Fortress Investment Group LLC and Pacific Investment Management Co. also considered buying the portfolio, NAMA officials told lawmakers in Dublin on Thursday.
PIMCO, which had also retained Brown Rudnick and Tughans while mulling the deal, withdrew after telling NAMA one of the bad bank’s former advisers was involved in the deal, NAMA Chairman Frank Daly said at the hearing.
The former adviser, Frank Cushnahan, stood to share an “acquisition fee” of 15 million pounds along with Brown Rudnick and Tughans’ Coulter if PIMCO was successful, Daly said.
NAMA executives were “appalled” when PIMCO told them about the potential fee, Daly said.
PIMCO pulled out because of the firm’s concerns about unidentified third parties involved in the process, said Jennifer Spivey, a London spokeswoman for the money manager.
Cushnahan, 73, was a member of NAMA’s Northern Ireland Advisory Committee until resigning in November 2013.
He didn’t immediately respond to voicemails left with a mobile phone number listed in Irish company documents.
A parliamentary committee in Belfast has scheduled questioning for parties tied to the Cerberus deal for next week.

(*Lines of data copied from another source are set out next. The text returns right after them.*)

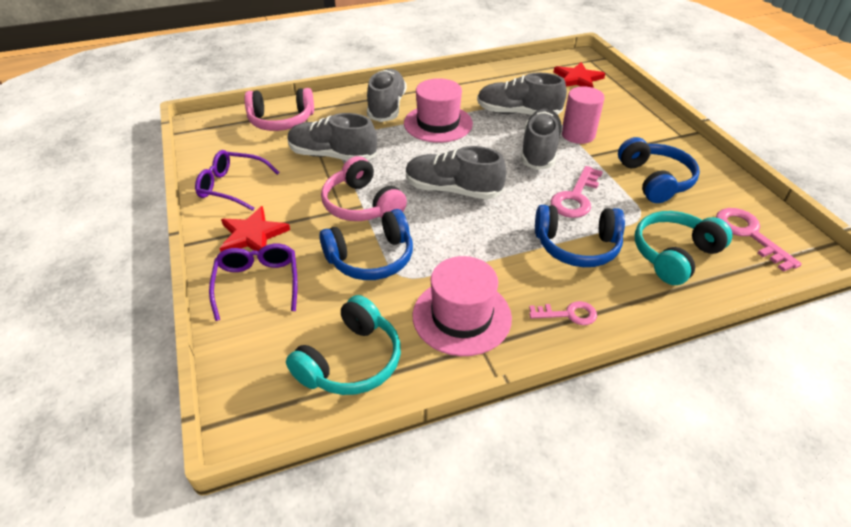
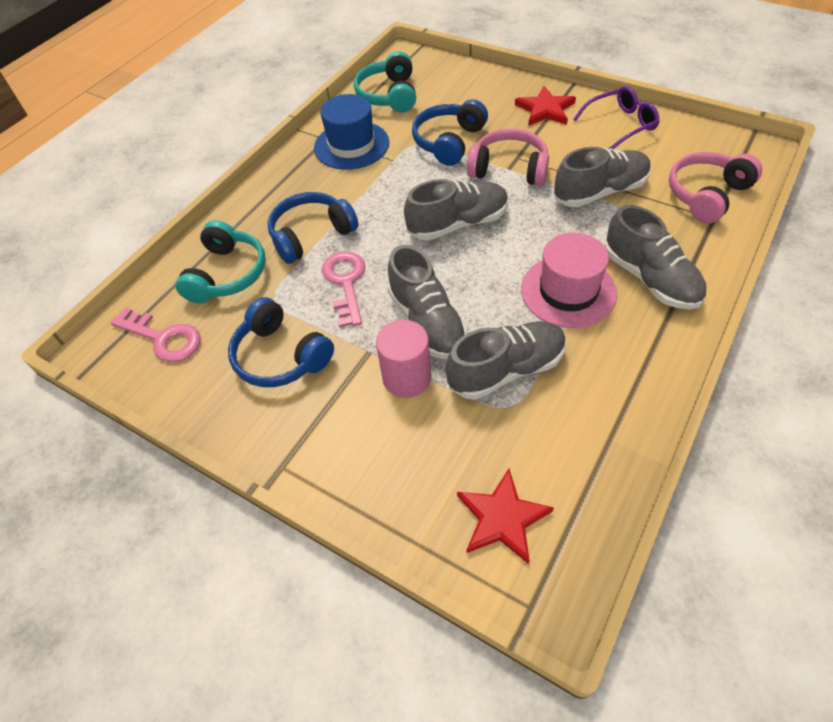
camera: 145 degrees right, 10 degrees up
purple glasses [209,244,298,321] -> none
pink hat [413,256,512,356] -> blue hat [314,94,389,170]
pink key [529,301,597,325] -> none

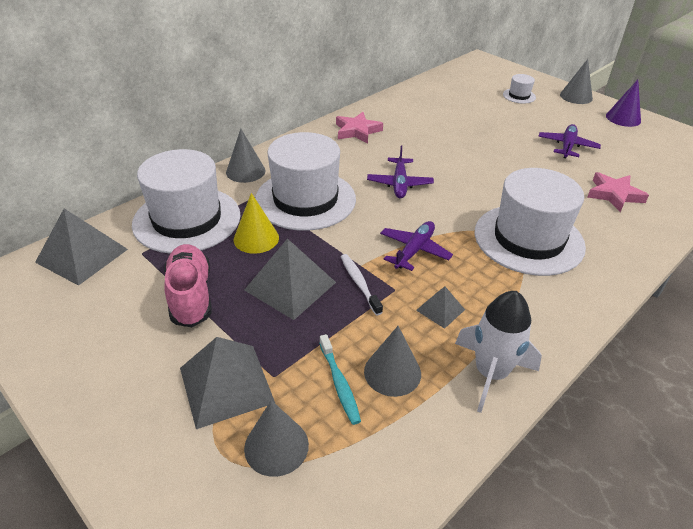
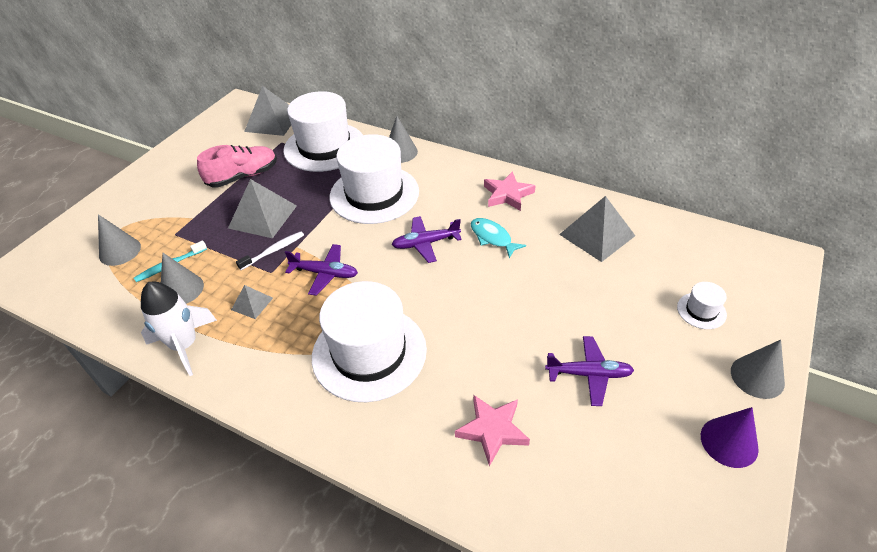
camera: 75 degrees right, 5 degrees up
grey pyramid [180,337,275,429] -> grey pyramid moved to [559,196,635,262]
yellow cone [234,193,279,254] -> none
none -> turquoise fish [471,218,526,258]

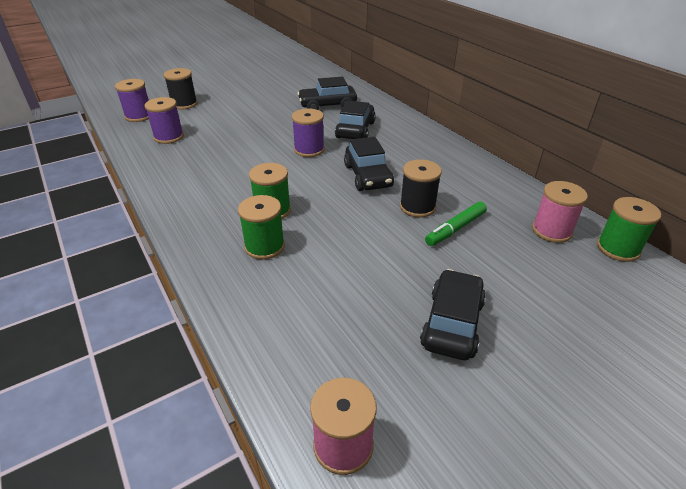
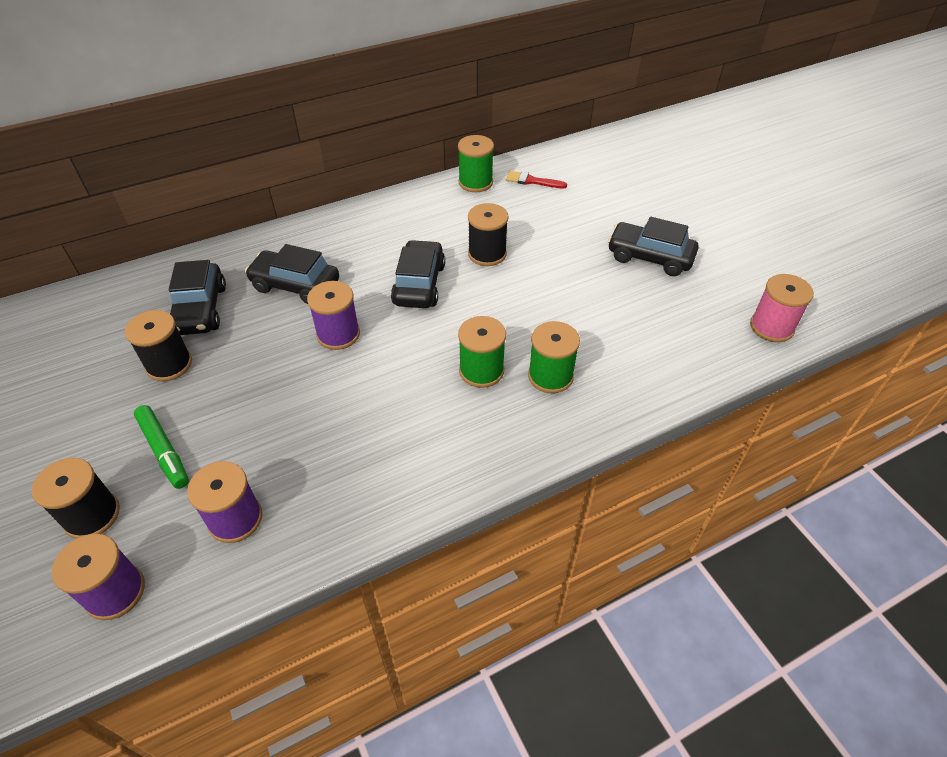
camera: 85 degrees left, 10 degrees up
black car [344,137,394,191] -> black car turned 75 degrees counterclockwise [391,240,445,308]
green marker [425,202,487,246] -> green marker moved to [134,405,189,489]
pink spool [532,181,588,243] -> red brush [506,171,567,188]
green spool [597,197,661,262] -> green spool moved to [458,135,494,192]
none -> black spool [125,310,192,381]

Peter Duda, a spokesman for the New York-based firm, said it “welcomes” the investigation and will fully cooperate.
The firm, which manages about $25 billion, has said it’s “deeply concerned” by Wallace’s allegations and that no illegal or improper fees were paid on its behalf, “to the best of our knowledge.”
Ray Gordon, a spokesman for NAMA, declined to comment on the police investigation.
NAMA said on Monday that “attempts to conflate NAMA’s process with an internal Tughans issue are entirely wrong.”
Northern Ireland, which has a local parliament, is part of the U.K. while the Republic of Ireland in the south gained independence after a conflict that ended in 1922.